海德特先生预测,Z世代的女性将比千禧一代的女性成功得多。在观察了现年20多岁的年轻女性之后,他担心“过去几十年来许多领域中性别差距一直在迅速缩小,但在2030年代可能开始扩大。”千禧一代的女性表现不错,“Z世代的女性,因为她们如此焦虑,将比Z世代的男性更不成功——这说得很多,因为Z世代的男性也有问题。”
他说,问题在于美国和其他英语国家: “在欧洲不会发现这种情况,在亚洲几乎没有。” 围绕美国种族和性别问题培养的观念会立即传播到英国和加拿大。但它们不一定会传播到法国和德国、中国和日本。” 因此,美国“年轻人中没有焦虑或抑郁的人的数量将严重依赖于接纳那些不是在英语国家出生的人。”
美国劳动力中年轻一代的焦虑和脆弱使得劳动力变得难以应对。 “这是我从许多经理那里听到的,他们发现很难监督他们的Z世代员工,很难给他们反馈。” 这使得他们很难通过学习更好地完成工作来在职业上取得进步。
同时,社交媒体促进了一种充满恐惧的组织文化。 “如果企业因为每个人都害怕Twitter,害怕别人会说什么而变得不那么有效,”他说,“这可能严重损害美国的资本主义。” 当经理们“因为害怕坦率发言而在Twitter或Slack上受到羞辱时,那个组织就会变得愚蠢。” 海德特先生说,他“看到了很多这种情况,从2015年开始在美国大学中出现。它们都以同样的方式变得愚蠢。它们都实施了适得其反的政策。”
海德特先生自称为“像约翰·斯图尔特·密尔那样的古典自由主义者”,他也对社交媒体对政治话语的影响感到悲哀:“社交媒体与自由民主不兼容,因为它已经将对话和互动转移到了竞技场的中心。我们在那里不是为了彼此交谈。我们在那里是为了在观众面前表演”,这些观众“想要看到血腥”。
有解决方案吗?“我会将互联网成年年龄提高到16岁,”他说,“并且强制执行。” 十三岁的孩子可以合法注册社交媒体网站,而成千上万的年龄更小的孩子也在使用这些网站。“他们只是谎报自己的生日。互联网教会他们只要撒谎就可以去任何地方。这是我们迄今为止教给孩子们的东西,这必须停止。”

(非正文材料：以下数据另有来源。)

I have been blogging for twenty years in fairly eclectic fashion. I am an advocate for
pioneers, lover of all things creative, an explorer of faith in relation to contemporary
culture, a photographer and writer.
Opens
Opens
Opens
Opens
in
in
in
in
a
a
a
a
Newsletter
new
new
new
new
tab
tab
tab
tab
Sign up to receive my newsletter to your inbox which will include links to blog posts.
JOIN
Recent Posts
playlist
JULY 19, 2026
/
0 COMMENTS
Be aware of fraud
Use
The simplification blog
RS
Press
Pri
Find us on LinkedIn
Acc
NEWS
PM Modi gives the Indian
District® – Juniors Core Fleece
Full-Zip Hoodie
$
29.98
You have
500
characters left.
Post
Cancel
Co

他观察到,在现实世界中,“我们已经有了一百多年为儿童安全着想的经验。我们要求使用儿童安全座椅和安全带。我们取消了香烟自动售货机。我们在游泳池周围设置了围栏。” 相比之下,“生活在十年前就进入了基于手机应用的领域,而我们为儿童提供的保护是零,绝对是零。” 社交媒体对Z世代的伤害“远远超过了Covid的伤害,我们必须采取行动。”

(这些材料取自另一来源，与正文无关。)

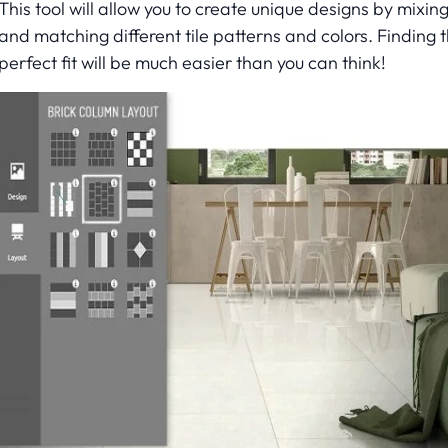
This tool will allow you to create unique designs by mixin
and matching different tile patterns and colors. Finding 
perfect fit will be much easier than you can think!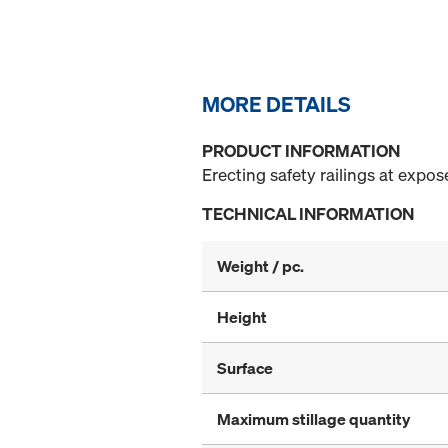
MORE DETAILS
PRODUCT INFORMATION
Erecting safety railings at expo
TECHNICAL INFORMATION
Weight / pc.
Height
Surface
Maximum stillage quantity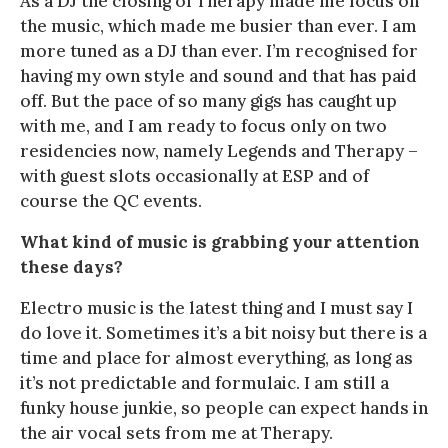
As a DJ the closing of Therapy made me focus on
the music, which made me busier than ever. I am
more tuned as a DJ than ever. I’m recognised for
having my own style and sound and that has paid
off. But the pace of so many gigs has caught up
with me, and I am ready to focus only on two
residencies now, namely Legends and Therapy –
with guest slots occasionally at ESP and of
course the QC events.
What kind of music is grabbing your attention
these days?
Electro music is the latest thing and I must say I
do love it. Sometimes it’s a bit noisy but there is a
time and place for almost everything, as long as
it’s not predictable and formulaic. I am still a
funky house junkie, so people can expect hands in
the air vocal sets from me at Therapy.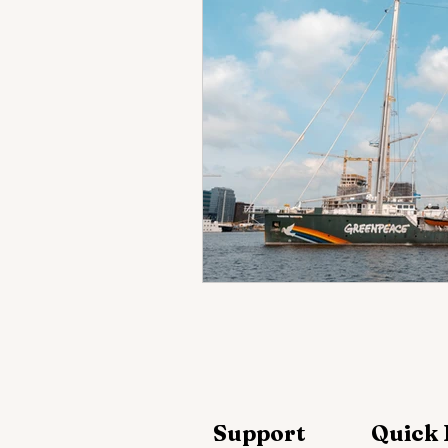
Support
Quick 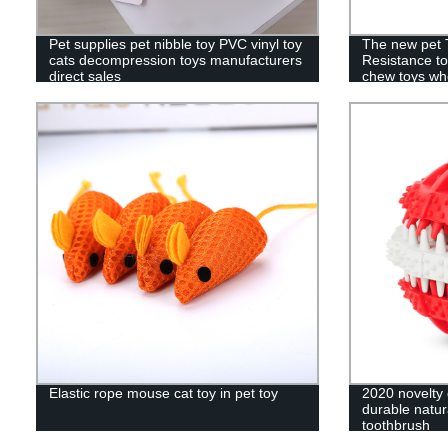
Pet supplies pet nibble toy PVC vinyl toy
The new pet 
cats decompression toys manufacturers
Resistance to
direct sales
chew toys wh
Elastic rope mouse cat toy in pet toy
2020 novelty 
durable natur
toothbrush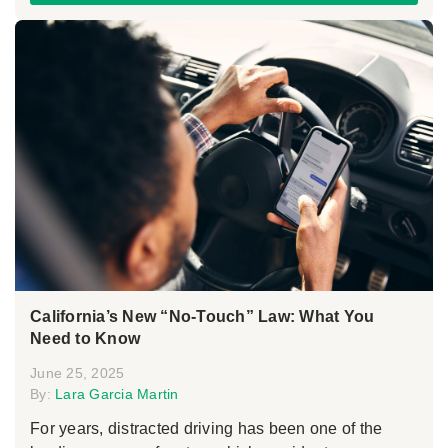
California’s New “No-Touch” Law: What You
Need to Know
June 25, 2025
By:
Lara Garcia Martin
For years, distracted driving has been one of the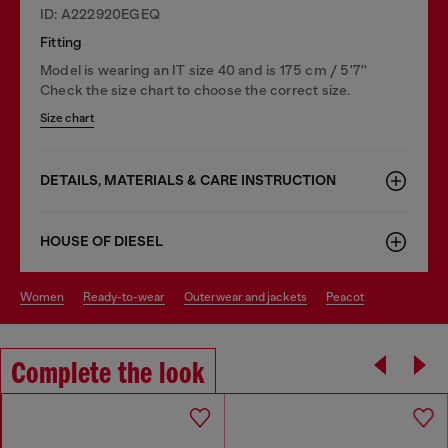
ID: A222920EGEQ
Fitting
Model is wearing an IT size 40 and is 175 cm / 5'7''
Check the size chart to choose the correct size.
Size chart
DETAILS, MATERIALS & CARE INSTRUCTION
HOUSE OF DIESEL
women
ready-to-wear
outerwear and jackets
peacot
Complete the look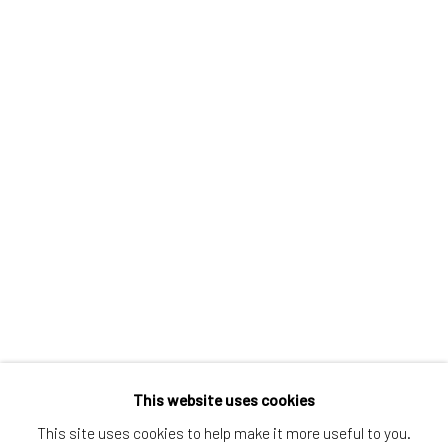
Greenwich, CT
80 Greenwich Ave
Greenwich, CT
06830
Tel:
203-422-6500
Email:
liz@samuelowen.com
Nantucket, MA
40 Centre Street
Nantucket, MA 02554
Tel:
508-680-1445
Email:
sage@samuelowen.com
This website uses cookies
This site uses cookies to help make it more useful to you.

也许有一线希望:他说,青少年对自己的困境有一点认识。海德特先生曾向七年级和八年级学生讲解社交媒体的危险。“我问他们,‘你们会自己离开吗?’ 许多人害怕这样做。但是当我问,‘如果没有人能上网,那会更好吗?’ 他们大多数人会说是的。”
他说,“Z世代并不是在否认。他们意识到这种基于应用的生活对他们来说真的很糟糕。” 他报告说,他们希望自己的童年更像他们父母的童年,可以在外面玩耍并与朋友一起冒险。他坚称,他们明白摆脱社交媒体的重要性:“只要不是针对一个孩子而是所有人,我相信他们会非常支持。”
Varadarajan先生是《华尔街日报》的撰稿人,是美国企业研究所和纽约大学法学院古典自由研究所的研究员。
插图: 肯·法林发表于2022年12月31日的印刷版上,标题为“Z世代的‘国家危机’”。